> **Record extracts**
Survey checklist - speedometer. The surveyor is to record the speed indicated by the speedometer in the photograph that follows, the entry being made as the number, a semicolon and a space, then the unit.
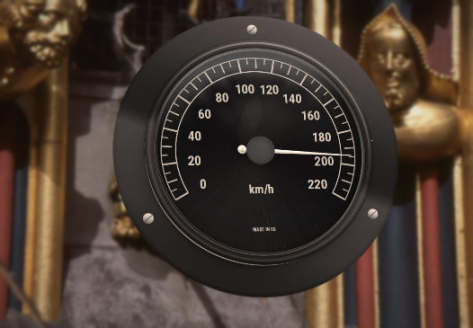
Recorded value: 195; km/h
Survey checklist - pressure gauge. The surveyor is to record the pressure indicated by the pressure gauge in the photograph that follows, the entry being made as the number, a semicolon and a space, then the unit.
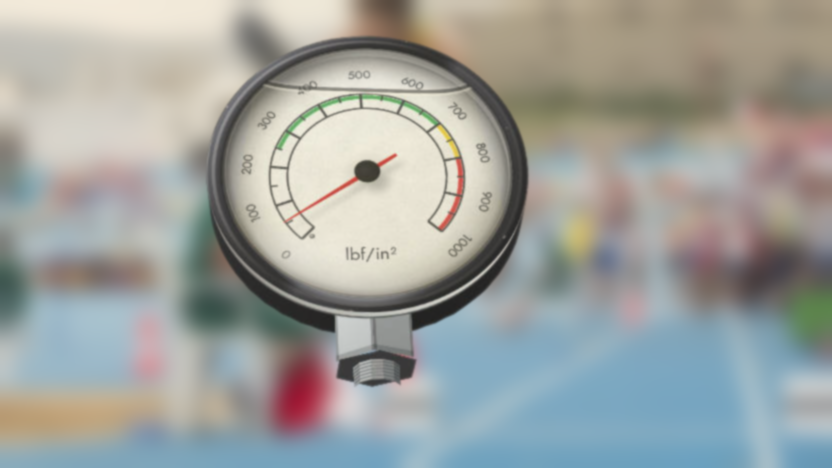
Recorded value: 50; psi
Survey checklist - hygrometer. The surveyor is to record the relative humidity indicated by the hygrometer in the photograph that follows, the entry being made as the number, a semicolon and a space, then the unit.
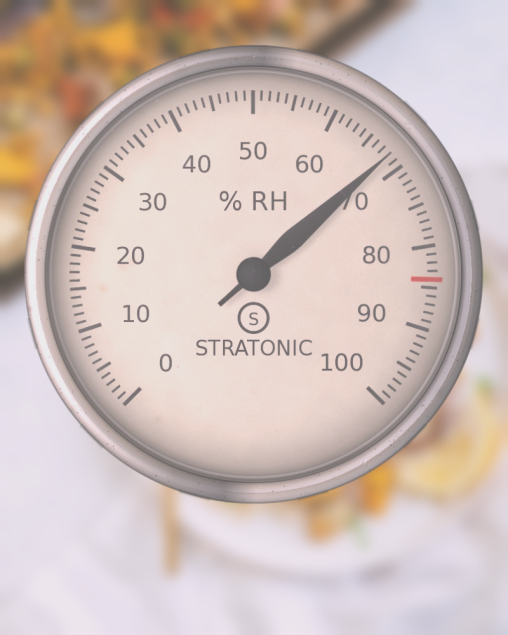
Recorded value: 68; %
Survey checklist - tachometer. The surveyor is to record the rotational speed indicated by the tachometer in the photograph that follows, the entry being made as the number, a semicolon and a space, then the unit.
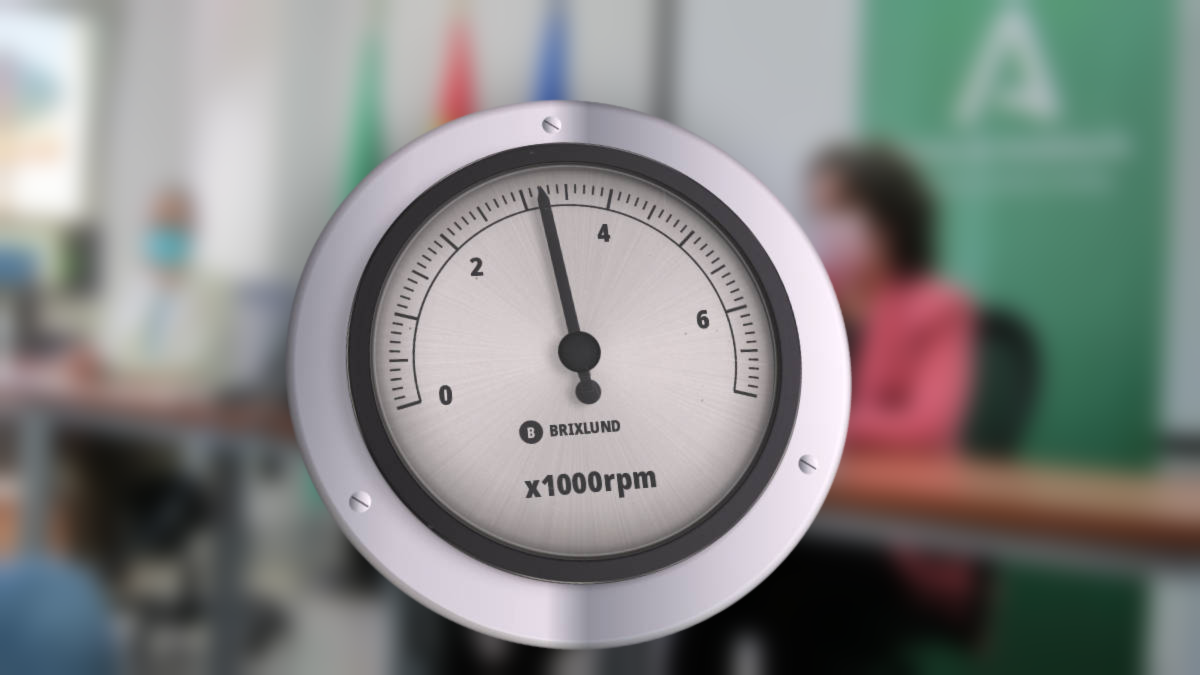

> **Request**
Render every line of the rows above as a Markdown table with a Line column for the running number and a Content column for the line itself, omitting blank lines. Leave the pictures out.

> **Written solution**
| Line | Content |
|---|---|
| 1 | Survey checklist - speedometer. The surveyor is to record the speed indicated by the speedometer in the photograph that follows, the entry being made as the number, a semicolon and a space, then the unit. |
| 2 | Recorded value: 195; km/h |
| 3 | Survey checklist - pressure gauge. The surveyor is to record the pressure indicated by the pressure gauge in the photograph that follows, the entry being made as the number, a semicolon and a space, then the unit. |
| 4 | Recorded value: 50; psi |
| 5 | Survey checklist - hygrometer. The surveyor is to record the relative humidity indicated by the hygrometer in the photograph that follows, the entry being made as the number, a semicolon and a space, then the unit. |
| 6 | Recorded value: 68; % |
| 7 | Survey checklist - tachometer. The surveyor is to record the rotational speed indicated by the tachometer in the photograph that follows, the entry being made as the number, a semicolon and a space, then the unit. |